# Oradour-sur-Glane



## 0xygen (Mar 1, 2016)

Yo, it's been a long time since I posted anything but I thought I would share this particular place and it was really something quite different. Oradour-sur-Glane was occupied by the Nazis durring WW2 and has a particularly tragic history because of the fate of the overwhelming majority of the people that lived there. 

It was kept as it was left - I guess as a reminder so that people never forget. I am not going to bore you with the history here. I would suggest that you check out the official site if you want to read up further (seriously, do as it's a fascinating place, albeit morbid.

I took a shit load of photos but tried to select a few that give you a good introduction. I would highly recommend checking this place out if you are ever in the area. 

Check out the offical site: Oradour-sur-Glane 10 June 1944: a war-crime in France

In the mean time, enjoy 

-0xy


----------



## 0xygen (Mar 1, 2016)

Apologies for any double posts - photobucket is being a pain in the fucking ASS!

-0xygen


----------



## krela (Mar 1, 2016)

Good stuff there, thanks!


----------



## Mearing (Mar 1, 2016)

A very sad place.


----------



## rockfordstone (Mar 1, 2016)

smashing shots. can't even begin to imagine what it was like at the time.


----------



## metsa103 (Mar 1, 2016)

I read about this pace and what happened there a year or so ago. Human cruelty is boundless. Interesting photos, and definitely a place I'd like to visit one day.


----------



## flyboys90 (Mar 1, 2016)

Great collection of images.Thanks for sharing.


----------



## Rubex (Mar 1, 2016)

Great photos  love the old car!


----------



## 0xygen (Mar 1, 2016)

Thank you people. Yes, it is a very moving place in the sense of what happened there. I think what I particularly liked about visiting somewhere like here compared to Auschwitz was that the emphasis was more about looking forward, rather than constantly reflecting on the horrors of the past (and only focusing largely on one particular ethnic group who was targeted). Once photobucket stops rotating my photos and not uploading certain files I will amend the original post.

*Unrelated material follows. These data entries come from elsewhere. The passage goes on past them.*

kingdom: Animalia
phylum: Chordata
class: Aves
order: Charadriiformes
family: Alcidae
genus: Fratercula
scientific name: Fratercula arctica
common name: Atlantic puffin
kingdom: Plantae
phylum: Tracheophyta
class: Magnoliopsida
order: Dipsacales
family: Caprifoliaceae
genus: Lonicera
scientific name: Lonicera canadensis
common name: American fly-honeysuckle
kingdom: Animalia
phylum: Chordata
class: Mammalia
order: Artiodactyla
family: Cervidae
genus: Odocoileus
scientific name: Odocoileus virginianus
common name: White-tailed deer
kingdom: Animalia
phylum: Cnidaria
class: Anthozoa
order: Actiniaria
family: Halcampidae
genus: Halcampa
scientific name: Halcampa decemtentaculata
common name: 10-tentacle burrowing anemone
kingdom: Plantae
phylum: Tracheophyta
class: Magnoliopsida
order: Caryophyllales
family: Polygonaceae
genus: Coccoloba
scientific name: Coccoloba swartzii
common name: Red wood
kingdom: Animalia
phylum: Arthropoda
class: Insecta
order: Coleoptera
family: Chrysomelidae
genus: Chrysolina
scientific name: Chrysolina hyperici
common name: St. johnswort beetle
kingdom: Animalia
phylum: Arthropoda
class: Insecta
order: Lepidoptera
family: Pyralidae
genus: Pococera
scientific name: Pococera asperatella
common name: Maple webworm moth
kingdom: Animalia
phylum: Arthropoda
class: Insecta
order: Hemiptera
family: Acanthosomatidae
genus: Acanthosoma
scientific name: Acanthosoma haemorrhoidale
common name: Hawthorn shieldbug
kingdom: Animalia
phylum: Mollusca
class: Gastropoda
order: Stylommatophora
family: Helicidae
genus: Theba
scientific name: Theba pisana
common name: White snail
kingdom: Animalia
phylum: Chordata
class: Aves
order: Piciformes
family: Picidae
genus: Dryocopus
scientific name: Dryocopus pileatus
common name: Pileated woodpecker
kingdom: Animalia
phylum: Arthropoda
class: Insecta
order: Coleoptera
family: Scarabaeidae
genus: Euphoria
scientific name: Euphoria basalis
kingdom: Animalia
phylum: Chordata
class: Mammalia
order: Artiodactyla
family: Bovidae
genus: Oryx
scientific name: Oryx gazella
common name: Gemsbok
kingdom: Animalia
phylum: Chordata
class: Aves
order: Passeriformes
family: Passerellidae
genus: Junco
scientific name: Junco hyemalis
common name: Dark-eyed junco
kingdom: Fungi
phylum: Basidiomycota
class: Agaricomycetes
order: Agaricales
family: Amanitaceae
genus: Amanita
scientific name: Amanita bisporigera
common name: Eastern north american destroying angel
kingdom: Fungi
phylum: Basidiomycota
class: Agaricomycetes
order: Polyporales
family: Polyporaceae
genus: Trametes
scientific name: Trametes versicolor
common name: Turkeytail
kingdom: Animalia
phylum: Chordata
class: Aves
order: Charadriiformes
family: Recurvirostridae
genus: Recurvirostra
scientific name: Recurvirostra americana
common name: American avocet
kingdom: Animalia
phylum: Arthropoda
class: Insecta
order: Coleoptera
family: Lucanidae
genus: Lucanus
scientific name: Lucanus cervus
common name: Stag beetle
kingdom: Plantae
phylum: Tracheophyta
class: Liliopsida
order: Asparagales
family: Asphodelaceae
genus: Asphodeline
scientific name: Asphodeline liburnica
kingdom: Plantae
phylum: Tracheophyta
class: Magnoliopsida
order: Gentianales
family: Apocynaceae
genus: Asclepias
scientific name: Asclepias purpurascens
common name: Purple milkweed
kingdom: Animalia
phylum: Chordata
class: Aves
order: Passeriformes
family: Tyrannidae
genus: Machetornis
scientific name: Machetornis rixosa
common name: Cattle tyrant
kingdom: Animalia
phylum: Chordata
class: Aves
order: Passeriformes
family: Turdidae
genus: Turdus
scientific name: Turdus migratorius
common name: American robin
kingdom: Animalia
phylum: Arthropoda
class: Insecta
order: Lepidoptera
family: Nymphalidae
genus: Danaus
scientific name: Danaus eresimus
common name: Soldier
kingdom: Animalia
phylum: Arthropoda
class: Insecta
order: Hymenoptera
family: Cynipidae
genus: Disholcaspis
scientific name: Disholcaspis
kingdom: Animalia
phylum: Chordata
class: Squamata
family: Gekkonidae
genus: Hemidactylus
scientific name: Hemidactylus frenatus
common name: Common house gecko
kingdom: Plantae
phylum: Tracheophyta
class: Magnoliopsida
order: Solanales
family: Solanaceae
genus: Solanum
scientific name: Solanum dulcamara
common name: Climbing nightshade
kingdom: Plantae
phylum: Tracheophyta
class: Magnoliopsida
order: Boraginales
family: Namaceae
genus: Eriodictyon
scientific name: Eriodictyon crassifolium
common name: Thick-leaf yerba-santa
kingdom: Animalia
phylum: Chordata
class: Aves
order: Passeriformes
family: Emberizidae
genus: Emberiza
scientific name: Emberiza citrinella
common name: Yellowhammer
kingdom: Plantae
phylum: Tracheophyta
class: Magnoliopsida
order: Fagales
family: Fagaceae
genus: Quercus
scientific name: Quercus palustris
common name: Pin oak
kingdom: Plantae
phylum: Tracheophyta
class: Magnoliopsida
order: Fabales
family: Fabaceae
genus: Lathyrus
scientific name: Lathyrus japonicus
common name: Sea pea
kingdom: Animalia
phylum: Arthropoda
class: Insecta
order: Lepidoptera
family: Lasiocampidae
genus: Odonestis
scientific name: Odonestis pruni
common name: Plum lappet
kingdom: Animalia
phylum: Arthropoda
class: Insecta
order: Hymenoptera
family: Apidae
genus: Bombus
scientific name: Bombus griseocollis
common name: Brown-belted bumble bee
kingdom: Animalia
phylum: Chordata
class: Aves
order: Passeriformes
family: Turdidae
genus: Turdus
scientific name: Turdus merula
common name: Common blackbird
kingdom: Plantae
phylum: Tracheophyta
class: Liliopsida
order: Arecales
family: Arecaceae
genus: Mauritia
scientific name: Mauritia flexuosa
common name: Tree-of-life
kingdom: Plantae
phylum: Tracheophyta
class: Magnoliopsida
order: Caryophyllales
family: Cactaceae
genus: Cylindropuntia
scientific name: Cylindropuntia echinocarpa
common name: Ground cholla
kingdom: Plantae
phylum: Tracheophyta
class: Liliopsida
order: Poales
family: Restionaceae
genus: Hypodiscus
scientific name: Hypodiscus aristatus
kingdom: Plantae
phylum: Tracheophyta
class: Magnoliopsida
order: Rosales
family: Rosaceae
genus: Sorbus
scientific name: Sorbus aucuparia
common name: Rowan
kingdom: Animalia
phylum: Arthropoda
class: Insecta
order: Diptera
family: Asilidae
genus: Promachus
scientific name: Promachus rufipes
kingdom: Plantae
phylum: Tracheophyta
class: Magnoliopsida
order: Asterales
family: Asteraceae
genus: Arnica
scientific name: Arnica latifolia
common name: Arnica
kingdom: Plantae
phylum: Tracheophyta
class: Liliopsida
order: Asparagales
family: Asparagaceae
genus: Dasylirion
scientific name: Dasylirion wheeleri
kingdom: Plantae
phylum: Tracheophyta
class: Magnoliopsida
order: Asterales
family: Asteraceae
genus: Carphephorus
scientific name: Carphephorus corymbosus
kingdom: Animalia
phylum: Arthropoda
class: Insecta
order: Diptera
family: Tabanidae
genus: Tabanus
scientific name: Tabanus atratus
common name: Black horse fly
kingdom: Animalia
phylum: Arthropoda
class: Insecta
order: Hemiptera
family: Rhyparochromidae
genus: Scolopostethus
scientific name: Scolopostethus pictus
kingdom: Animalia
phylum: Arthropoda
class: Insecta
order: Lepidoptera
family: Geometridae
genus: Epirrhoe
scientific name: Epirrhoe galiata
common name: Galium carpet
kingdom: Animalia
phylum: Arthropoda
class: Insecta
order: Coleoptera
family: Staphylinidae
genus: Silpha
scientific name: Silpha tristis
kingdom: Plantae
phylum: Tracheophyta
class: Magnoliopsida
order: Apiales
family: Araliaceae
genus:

This certainly wasn't one of my more "edgy" explores, but definitely one of the more meaningful and memorable.

0xygen


----------



## Sam Haltin (Mar 1, 2016)

Very nice Oxygen. You had a nice day for this. I had a walk around here about 8 years ago and I found a kind of peace an calming feeling. Did you get that? Thanks for posting.


----------



## 0xygen (Mar 1, 2016)

Hugh Jorgan said:


> Very nice Oxygen. You had a nice day for this. I had a walk around here about 8 years ago and I found a kind of peace an calming feeling. Did you get that? Thanks for posting.



Hi there, yes I definitely felt that here. Very different experience from some of the other places I have been that have a similar history. Yes, it was awful what happened here but there was something calming about the place. It truly has been stuck in time. The cars and the huge amount of sowing machines confirm that!

Glad you guys like the photos. I will have another go at re-arranging the photos later 

0xygen


----------



## tazong (Mar 1, 2016)

Loved the photos - horrific history


----------



## degenerate (Mar 1, 2016)

the photos are beautiful, this is a place that has always interested me.


----------



## ReverendJT (Mar 3, 2016)

Wow this place looks amazing, definitely one for the map.


----------